Transition metal phosphides as noble-metal-alternative co-catalysts for solar hydrogen production

Hydrogen (H 2 ) emerges as a highly promising contender for replacing conventional fossil fuels due to its high combustion heat value and net-zero greenhouse gas emission. Photocatalytic H 2 generation through semiconductor-based water splitting represents a clean and sustainable technology in the field. Developing highly efficient and abundant source semiconductor materials, along with co-catalysts, is paramount in achieving the industrial-level H 2 evolution by photocatalysis technology. In recent years, transition-metal phosphides (TMPs) have emerged as powerful co-catalysts for photocatalytic reactions due to their cost-effectiveness, abundant reserves in the earth's crust, and favorable physicochemical properties, thus offering a viable alternative to conventional precious metal materials. In this review, we first provide a concise historical overview and outline the structure of TMPs. The synthetic strategies of TMPs are subsequently systematically analyzed based on diverse phosphorus sources. Additionally, this review provides a comprehensive summary of the recent research endeavors conducted on TMPs as potential photocatalytic co-catalysts for efficient hydrogen generation through photocatalysis.
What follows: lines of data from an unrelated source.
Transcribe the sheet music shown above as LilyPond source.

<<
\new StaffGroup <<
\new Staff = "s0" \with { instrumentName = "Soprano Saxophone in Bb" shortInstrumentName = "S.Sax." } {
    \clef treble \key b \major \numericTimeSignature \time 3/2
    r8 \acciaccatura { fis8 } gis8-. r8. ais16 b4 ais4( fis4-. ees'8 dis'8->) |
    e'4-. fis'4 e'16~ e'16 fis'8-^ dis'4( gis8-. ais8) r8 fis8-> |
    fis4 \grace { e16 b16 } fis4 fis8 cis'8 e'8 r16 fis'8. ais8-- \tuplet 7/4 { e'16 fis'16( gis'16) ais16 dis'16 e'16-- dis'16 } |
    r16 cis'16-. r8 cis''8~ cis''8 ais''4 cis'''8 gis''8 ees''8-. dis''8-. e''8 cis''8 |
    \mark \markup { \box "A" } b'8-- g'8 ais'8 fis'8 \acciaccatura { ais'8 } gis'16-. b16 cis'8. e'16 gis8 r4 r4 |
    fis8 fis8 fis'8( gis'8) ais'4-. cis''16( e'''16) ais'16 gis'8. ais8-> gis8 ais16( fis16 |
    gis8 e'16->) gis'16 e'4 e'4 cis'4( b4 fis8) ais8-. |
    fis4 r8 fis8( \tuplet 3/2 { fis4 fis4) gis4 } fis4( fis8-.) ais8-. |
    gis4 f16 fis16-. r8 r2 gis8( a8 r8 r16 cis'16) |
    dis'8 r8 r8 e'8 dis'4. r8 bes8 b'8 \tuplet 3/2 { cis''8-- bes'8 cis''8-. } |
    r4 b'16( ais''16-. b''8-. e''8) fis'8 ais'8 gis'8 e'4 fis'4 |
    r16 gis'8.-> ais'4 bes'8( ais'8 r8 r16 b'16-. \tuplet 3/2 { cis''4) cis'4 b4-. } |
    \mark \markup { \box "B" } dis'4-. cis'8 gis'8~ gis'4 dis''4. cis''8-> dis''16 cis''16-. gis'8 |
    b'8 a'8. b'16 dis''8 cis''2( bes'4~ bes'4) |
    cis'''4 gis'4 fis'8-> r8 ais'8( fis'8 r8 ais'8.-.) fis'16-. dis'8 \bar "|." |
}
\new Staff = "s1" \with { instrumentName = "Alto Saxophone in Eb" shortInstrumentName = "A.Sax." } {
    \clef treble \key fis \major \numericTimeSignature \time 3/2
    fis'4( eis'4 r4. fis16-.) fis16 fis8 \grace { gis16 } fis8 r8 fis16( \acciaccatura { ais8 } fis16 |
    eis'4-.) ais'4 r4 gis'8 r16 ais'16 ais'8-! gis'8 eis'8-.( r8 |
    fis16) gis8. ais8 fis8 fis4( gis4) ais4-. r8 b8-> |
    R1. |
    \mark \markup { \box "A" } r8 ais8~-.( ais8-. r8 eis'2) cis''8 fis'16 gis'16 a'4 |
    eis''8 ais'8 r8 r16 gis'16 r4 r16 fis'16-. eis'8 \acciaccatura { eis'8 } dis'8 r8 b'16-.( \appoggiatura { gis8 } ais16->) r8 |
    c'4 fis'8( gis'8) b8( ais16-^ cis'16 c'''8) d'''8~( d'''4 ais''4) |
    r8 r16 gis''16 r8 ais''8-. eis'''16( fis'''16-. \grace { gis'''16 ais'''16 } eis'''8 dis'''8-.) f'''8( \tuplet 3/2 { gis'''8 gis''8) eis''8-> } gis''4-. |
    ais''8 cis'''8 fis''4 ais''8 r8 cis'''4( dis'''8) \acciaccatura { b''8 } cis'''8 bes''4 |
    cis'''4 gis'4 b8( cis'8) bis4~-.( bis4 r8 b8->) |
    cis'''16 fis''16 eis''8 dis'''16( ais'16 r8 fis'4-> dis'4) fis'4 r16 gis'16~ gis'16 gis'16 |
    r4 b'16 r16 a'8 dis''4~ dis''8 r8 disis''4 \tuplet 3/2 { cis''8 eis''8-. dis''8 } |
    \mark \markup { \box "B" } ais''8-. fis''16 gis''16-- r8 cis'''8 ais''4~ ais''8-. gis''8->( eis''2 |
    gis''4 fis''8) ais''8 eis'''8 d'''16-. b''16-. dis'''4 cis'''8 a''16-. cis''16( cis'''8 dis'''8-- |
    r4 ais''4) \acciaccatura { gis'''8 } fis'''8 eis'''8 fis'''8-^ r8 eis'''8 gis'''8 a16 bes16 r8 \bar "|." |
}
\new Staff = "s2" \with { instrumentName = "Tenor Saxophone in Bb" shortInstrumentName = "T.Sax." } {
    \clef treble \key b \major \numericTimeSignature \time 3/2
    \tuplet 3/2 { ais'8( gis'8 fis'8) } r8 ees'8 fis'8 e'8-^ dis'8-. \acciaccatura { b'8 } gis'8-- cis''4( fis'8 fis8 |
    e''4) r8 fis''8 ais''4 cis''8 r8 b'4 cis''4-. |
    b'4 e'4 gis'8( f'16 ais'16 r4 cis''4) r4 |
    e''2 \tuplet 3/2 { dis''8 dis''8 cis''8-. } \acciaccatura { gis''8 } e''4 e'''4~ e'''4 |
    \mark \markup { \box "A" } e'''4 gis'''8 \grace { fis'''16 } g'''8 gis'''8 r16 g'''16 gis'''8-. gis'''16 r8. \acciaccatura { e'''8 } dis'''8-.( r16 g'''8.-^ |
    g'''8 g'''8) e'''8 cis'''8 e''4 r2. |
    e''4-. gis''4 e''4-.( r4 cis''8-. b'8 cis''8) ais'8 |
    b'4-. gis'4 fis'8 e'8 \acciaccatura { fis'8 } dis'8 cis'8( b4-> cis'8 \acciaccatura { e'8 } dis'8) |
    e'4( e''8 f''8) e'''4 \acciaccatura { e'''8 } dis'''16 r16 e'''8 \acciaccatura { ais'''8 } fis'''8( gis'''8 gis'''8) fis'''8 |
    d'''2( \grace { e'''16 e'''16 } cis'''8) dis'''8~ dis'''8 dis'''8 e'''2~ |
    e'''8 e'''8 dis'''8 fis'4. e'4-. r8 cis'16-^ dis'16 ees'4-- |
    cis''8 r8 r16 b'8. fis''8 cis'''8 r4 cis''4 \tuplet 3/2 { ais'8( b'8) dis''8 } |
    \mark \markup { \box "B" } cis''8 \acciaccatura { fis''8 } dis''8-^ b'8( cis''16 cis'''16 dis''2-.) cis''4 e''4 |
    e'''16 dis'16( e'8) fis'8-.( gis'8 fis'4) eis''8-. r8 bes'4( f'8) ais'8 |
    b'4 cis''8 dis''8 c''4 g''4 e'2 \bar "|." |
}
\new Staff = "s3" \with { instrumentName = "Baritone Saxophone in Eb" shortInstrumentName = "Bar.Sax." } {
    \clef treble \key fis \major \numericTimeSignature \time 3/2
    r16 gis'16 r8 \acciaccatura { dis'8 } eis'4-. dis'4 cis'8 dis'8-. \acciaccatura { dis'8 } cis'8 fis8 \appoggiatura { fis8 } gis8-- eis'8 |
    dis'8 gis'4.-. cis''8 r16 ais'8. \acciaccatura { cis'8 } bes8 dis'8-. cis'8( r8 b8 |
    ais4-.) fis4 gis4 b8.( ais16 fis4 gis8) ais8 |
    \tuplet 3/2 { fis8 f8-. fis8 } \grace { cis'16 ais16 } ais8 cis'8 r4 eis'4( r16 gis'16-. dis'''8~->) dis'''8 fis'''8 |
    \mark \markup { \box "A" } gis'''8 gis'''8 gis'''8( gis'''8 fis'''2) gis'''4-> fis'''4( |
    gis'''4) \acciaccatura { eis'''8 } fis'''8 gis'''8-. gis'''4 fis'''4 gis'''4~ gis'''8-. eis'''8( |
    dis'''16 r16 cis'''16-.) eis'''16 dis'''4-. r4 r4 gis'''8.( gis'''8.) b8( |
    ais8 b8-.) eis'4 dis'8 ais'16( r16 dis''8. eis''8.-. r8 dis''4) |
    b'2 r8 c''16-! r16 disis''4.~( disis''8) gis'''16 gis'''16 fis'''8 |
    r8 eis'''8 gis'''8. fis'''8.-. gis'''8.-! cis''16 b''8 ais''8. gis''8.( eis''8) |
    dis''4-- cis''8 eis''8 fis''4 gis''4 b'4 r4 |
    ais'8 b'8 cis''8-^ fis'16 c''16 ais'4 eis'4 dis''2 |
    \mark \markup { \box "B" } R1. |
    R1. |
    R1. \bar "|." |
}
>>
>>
Eventually, this review briefly addresses the prevailing key concerns, proposed countermeasures, and forthcoming challenges associated with enhancing the efficiency of photocatalytic H 2 evolution in TMPs. • Applications of TMP materials in photocatalytic H 2 production fields were reviewed. • Synthetic approach of TMP materials were summarized based on distinct phosphorus sources. • The related mechanisms during reaction process of TMP materials were discussed. • Challenges and prospect of TMP materials toward photocatalytic H 2 evolution were presented.